== Aim of the exercise ==
Reproduce the circuit theory notes starting at "带单位，写 $t>0$ （如有）" and ending at "voltage and current!!!", replacing "voltage" with "potential difference" throughout.

== Text section ==
电路理论（英文班）知识汇总

提示

带单位，写 $t>0$ （如有）
When solving Thevenin equialent/Norton equialent, determine the positive / negative voltage. If there is a voltage source across the resistor we want to obtain the Thevein equivalent(or there is a current source through the branch), we can only find $V_{th}$ or $I_{N}$ ,while the $R_{th}$ or $R_{N}$ is $0$ or $\infty$
power is different from energy
saturate 饱和
DC 直流
ideal transformer: When the voltage is not given in the problem, it can be set by yourself.
fraction 分数 / 比例
$w=2\pi f$
Note the positive and negative of voltage and current!!!

DC circuits

A branch ( Number $b$ )is a single two-terminal element in an electric circuit. A node( Number $n$ ) is the point of connection between two or more branches. A loop ( independent loops $l$ ) is a closed path in a circuit. ( $n-1$ is the number of tree branch.)

== Supplied information ==
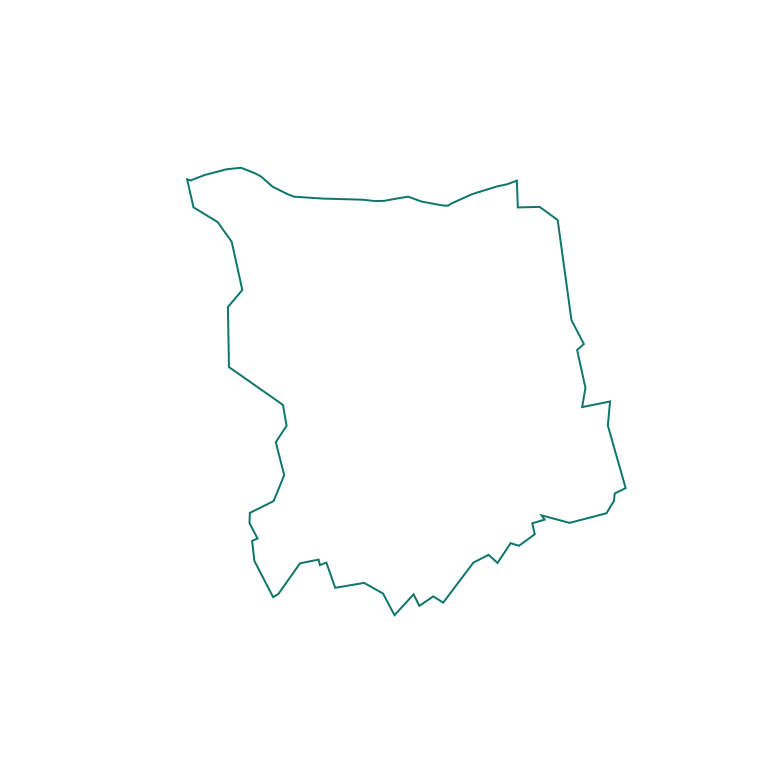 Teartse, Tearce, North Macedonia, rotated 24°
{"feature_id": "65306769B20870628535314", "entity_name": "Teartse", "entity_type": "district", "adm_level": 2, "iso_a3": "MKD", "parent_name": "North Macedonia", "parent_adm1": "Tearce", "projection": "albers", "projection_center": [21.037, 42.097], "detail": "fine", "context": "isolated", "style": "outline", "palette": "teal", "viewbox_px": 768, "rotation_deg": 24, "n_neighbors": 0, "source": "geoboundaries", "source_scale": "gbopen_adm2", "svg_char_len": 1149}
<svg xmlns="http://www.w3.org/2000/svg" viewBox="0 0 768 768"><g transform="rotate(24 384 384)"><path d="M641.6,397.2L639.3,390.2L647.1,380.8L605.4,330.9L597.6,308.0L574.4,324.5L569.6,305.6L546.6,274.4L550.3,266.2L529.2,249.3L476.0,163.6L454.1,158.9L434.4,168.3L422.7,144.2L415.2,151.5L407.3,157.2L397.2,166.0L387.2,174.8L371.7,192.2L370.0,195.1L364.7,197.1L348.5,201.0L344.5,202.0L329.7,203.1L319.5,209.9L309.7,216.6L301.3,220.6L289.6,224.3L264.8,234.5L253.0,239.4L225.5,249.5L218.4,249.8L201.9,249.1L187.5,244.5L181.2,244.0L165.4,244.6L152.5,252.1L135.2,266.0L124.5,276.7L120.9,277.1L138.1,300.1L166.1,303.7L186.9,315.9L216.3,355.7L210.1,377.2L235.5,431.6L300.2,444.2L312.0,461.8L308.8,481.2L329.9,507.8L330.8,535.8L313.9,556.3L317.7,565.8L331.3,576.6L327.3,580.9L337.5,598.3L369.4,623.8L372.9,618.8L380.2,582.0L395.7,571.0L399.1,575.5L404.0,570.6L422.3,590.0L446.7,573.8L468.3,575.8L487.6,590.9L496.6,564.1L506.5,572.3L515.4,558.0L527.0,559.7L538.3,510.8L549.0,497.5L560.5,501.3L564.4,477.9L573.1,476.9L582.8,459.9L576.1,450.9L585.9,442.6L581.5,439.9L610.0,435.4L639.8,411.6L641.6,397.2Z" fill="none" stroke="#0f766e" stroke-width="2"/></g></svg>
==
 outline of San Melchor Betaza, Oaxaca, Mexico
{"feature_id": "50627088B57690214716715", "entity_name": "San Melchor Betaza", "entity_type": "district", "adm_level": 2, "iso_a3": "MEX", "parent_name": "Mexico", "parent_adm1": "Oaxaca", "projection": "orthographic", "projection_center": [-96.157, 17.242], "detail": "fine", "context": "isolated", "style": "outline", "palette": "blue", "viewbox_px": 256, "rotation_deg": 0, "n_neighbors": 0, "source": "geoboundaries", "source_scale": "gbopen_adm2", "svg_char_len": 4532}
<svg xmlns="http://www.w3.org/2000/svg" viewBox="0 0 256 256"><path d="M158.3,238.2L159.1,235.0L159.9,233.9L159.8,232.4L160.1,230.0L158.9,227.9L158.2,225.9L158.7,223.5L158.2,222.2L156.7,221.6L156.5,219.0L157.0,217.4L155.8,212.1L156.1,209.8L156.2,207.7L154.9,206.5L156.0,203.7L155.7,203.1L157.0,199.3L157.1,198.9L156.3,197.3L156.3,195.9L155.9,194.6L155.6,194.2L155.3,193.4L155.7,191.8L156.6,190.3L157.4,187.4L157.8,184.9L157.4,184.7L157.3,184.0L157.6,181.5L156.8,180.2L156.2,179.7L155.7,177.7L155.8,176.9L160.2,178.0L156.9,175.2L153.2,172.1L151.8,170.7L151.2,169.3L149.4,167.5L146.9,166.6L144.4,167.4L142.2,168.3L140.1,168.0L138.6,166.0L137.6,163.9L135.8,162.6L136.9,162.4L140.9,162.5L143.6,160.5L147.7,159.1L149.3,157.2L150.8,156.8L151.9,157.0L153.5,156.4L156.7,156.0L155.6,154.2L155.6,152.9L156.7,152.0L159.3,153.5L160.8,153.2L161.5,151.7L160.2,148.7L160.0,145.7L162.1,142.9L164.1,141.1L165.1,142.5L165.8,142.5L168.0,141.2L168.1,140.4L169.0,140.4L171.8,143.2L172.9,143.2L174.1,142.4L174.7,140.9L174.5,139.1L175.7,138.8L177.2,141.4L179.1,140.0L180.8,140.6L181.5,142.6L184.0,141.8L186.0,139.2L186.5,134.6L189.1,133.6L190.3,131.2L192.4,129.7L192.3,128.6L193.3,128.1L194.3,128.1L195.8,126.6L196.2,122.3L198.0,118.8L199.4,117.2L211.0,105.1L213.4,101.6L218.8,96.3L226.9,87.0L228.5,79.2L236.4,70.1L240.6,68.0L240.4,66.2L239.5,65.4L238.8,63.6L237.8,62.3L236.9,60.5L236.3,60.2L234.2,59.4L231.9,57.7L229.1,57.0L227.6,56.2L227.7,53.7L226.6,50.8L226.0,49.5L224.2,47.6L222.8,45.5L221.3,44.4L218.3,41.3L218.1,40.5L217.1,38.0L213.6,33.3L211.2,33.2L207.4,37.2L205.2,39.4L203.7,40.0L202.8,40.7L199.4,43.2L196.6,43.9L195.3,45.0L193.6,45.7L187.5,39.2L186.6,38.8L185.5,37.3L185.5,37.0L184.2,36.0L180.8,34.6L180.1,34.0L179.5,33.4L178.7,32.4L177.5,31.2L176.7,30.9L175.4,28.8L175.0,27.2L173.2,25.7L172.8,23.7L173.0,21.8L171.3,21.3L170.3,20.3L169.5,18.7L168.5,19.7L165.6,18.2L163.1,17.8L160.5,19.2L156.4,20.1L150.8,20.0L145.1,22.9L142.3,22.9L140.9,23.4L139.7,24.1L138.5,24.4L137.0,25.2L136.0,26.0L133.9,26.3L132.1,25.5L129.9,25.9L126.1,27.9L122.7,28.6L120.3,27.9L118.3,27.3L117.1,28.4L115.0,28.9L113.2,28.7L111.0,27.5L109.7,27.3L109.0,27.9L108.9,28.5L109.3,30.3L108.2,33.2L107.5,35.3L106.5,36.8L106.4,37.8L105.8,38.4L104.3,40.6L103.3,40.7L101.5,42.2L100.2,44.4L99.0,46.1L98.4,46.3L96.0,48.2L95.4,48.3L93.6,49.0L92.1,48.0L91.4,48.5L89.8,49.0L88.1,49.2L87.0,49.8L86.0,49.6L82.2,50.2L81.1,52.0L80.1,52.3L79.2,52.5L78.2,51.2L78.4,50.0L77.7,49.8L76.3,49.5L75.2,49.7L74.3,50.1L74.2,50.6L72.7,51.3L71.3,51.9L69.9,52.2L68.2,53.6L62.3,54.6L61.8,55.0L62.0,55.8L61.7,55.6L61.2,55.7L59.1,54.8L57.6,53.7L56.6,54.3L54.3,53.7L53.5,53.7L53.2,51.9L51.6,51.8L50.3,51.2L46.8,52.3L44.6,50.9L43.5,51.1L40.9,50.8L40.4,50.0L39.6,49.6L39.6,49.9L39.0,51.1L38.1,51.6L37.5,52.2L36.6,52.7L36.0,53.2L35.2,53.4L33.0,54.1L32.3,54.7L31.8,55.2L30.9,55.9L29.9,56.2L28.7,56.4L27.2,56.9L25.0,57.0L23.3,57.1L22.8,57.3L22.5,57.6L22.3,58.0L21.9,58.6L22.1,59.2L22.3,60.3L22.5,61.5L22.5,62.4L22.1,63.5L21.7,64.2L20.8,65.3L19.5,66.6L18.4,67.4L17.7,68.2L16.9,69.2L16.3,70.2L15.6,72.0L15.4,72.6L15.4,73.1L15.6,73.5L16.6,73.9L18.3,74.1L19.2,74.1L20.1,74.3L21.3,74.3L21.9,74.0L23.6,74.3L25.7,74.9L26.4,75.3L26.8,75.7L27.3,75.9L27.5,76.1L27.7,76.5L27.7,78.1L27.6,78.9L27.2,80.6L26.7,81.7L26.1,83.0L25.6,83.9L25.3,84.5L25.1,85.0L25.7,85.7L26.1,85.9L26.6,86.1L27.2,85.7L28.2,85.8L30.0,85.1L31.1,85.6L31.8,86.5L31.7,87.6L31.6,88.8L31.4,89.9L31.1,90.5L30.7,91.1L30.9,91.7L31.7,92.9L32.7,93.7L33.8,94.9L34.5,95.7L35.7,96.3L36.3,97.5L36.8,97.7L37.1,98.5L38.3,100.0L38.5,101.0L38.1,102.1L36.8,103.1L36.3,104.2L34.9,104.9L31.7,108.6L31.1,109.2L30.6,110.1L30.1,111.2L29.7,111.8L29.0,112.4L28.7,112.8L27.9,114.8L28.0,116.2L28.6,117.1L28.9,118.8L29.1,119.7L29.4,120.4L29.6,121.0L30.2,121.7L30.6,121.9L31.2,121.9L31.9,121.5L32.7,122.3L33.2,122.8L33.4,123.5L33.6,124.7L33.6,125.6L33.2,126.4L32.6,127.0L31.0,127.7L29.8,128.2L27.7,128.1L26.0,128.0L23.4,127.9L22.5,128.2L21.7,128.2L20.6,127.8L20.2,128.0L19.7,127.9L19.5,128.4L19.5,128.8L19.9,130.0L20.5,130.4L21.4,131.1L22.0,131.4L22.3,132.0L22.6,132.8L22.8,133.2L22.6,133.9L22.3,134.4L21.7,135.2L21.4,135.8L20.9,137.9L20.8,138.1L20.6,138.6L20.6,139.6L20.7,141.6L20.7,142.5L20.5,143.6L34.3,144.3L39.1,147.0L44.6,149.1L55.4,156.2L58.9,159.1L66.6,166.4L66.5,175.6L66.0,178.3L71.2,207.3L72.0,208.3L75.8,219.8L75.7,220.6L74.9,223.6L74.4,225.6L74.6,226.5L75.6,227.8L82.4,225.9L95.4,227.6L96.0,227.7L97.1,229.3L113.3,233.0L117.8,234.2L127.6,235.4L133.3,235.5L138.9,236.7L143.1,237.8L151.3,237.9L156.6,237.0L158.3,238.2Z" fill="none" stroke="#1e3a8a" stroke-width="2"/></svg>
==
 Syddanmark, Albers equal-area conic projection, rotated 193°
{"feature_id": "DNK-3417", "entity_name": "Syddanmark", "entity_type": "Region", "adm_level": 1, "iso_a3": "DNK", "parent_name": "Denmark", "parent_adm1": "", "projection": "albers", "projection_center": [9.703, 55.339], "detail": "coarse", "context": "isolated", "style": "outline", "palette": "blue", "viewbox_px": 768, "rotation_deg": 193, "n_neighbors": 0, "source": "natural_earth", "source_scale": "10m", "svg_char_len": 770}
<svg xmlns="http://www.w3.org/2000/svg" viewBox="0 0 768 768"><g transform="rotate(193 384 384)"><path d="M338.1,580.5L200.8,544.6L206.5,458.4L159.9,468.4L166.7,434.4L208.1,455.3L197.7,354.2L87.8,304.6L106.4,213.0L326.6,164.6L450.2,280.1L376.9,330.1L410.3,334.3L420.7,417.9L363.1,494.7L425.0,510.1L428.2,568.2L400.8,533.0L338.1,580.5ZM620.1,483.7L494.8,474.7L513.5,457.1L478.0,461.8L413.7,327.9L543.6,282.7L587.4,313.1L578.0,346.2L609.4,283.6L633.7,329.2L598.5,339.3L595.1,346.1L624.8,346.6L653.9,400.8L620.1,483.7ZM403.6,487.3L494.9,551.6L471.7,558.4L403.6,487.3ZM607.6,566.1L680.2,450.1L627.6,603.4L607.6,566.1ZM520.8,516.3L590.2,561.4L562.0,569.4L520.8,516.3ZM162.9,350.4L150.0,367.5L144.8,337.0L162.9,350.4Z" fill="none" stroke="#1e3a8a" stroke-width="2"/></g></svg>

== Complete output ==
带单位，写 $t>0$ （如有）
When solving Thevenin equialent/Norton equialent, determine the positive / negative potential difference. If there is a potential difference source across the resistor we want to obtain the Thevein equivalent(or there is a current source through the branch), we can only find $V_{th}$ or $I_{N}$ ,while the $R_{th}$ or $R_{N}$ is $0$ or $\infty$
power is different from energy
saturate 饱和
DC 直流
ideal transformer: When the potential difference is not given in the problem, it can be set by yourself.
fraction 分数 / 比例
$w=2\pi f$
Note the positive and negative of potential difference and current!!!